A revelação feita pelo jornal The New York Times de que a direção do Facebook omitiu informações sobre a interferência russa e a disseminação de notícias falsas durante as eleições americanas apontou também que a empresa de Mark Zuckerberg cometeu um erro ainda mais grave: ignorou, deliberadamente, alertas para corrigir o problema.
A extensa investigação, realizada ao longo de seis meses e com base no depoimento de mais de 50 pessoas, mostra que, preocupada com os próprios ganhos, a única providência que a companhia tomou diante da evidência da intromissão de hackers foi contratar uma firma de relações públicas para atacar concorrentes e detratores.

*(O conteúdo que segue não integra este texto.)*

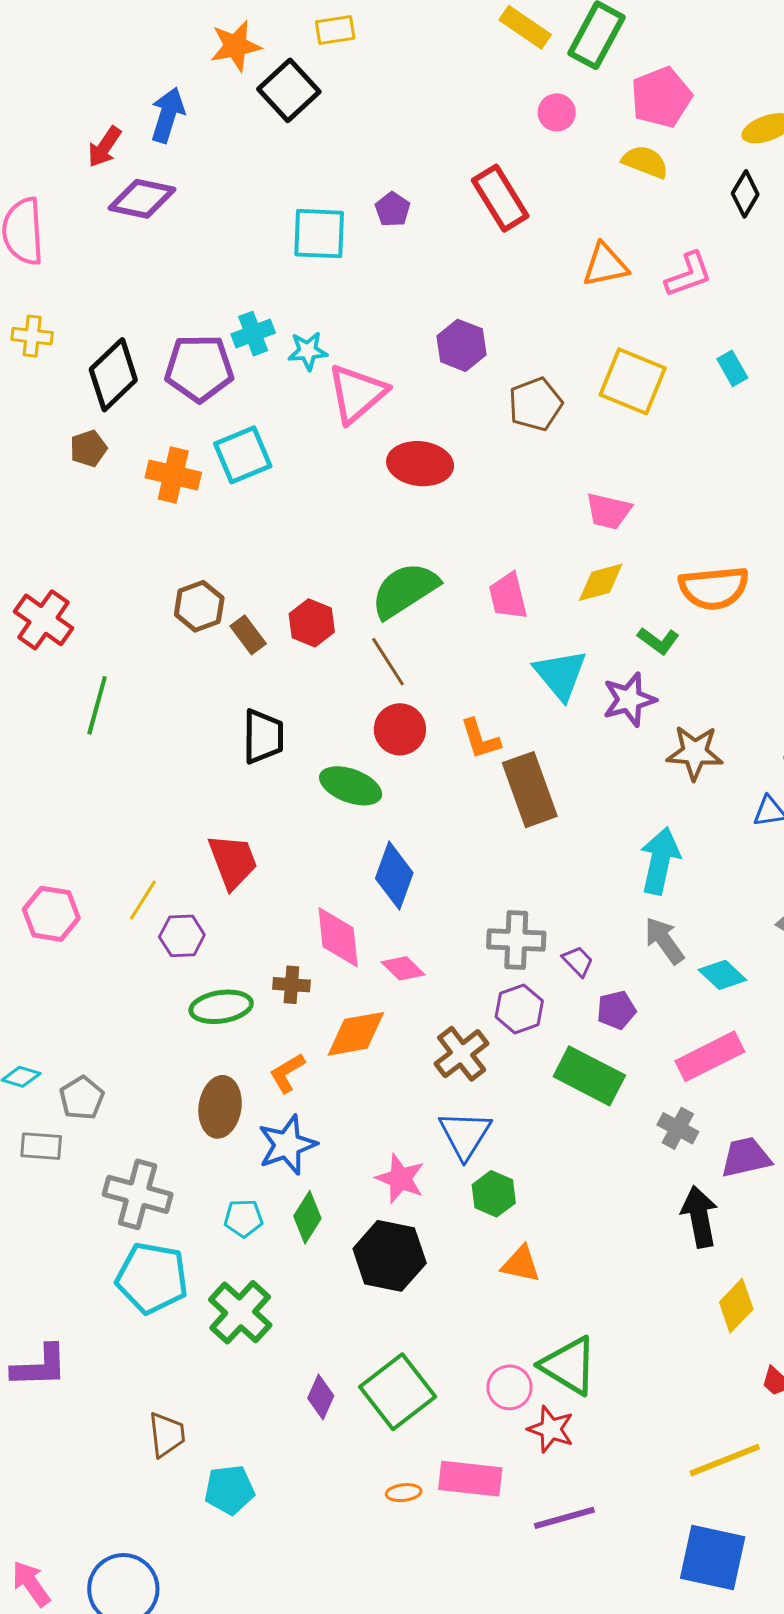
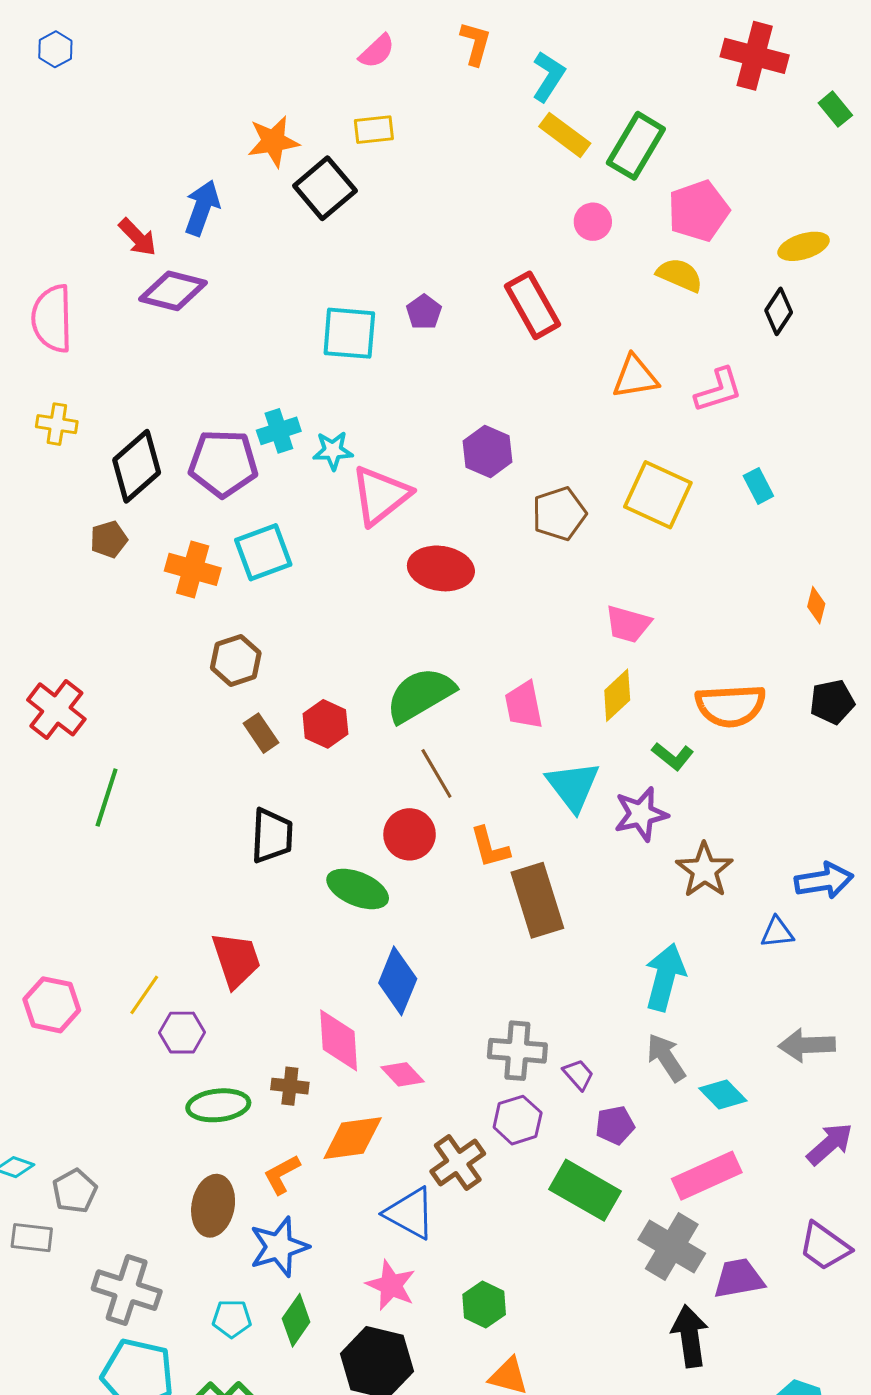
red arrow: (105, 147) -> (137, 237), turned -81
yellow diamond: (601, 582) -> (617, 695), turned -30
brown hexagon: (199, 606) -> (236, 660), moved
brown line: (388, 662) -> (436, 773), moved
brown star: (695, 753) -> (704, 870), turned 30
gray cross: (678, 1128) -> (672, 1247), size x1.6
blue triangle: (465, 1135) -> (410, 1213), moved, turned -36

Se a empresa adota essa postura nos Estados Unidos, imagine-se em outros países. No momento, a plataforma é acusada de favorecer discursos de violência e perseguições em Mianmar, na Tailândia, na Índia e em muitos outros países onde cresce a manifestação de preconceito e intolerância a minorias étnicas.
No Brasil, onde se formaram alianças de meios de comunicação profissional, com apoio das gigantes de tecnologia, houve avanços na tentativa de conter o fluxo de desinformações nas redes. Mas trata-se ainda de uma gota em um oceano de notícias falsas.

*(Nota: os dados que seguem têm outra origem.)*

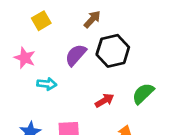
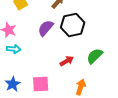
cyan arrow: (47, 84) -> (14, 49), moved

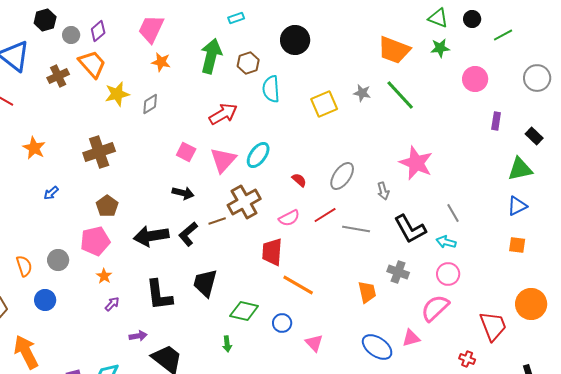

Os propagadores de mentiras se valeram da difusão de informações enganosas nas redes ainda pouco passíveis de monitoramento. Foi justamente assim que o WhatsApp, pertencente ao Facebook, fez no Brasil sua estreia na difusão de inverdades em larga escala, beneficiando e prejudicando os principais candidatos na corrida presidencial e gerando confusões no processo de escolha.
Sem dúvida, o principal agente a ser punido pela disseminação de notícias falsas é quem as cria para prejudicar os outros, mas as redes sociais – como o Facebook – não podem se eximir da responsabilidade que assumem ao se transformarem em distribuidores de conteúdo. Devem, sobretudo, ser tratadas como veículos de difusão e responder por isso. Como se vê com mais nitidez nos Estados Unidos, essa desfaçatez perdura quando a empresa é chamada a colaborar com as autoridades na busca da correção da falha.

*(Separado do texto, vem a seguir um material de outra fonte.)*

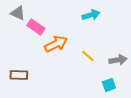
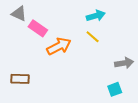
yellow line: (88, 56) -> (93, 37), moved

Mais do que a efetiva vontade de impedir interferências externas, é preciso ampliar a transparência de seus métodos de distribuição e de atingimento do público nas redes. Somam-se aos incontáveis casos de fraudes e ao uso de robôs para inflar métricas de audiência os vexames de marcas conhecidas serem associadas automaticamente a páginas que difundem racismo, xenofobia e perseguições a minorias, quando não até estímulo ao terrorismo. Não à toa, uma série de anunciantes optou por se afastar do Facebook após a revelação de mais esse escândalo.
O episódio é uma oportunidade para a empresa de Mark Zuckerberg não apenas fazer um mea-culpa mas de fato assumir suas responsabilidades globais na manutenção da democracia e trabalhar com seriedade para sanar seus problemas.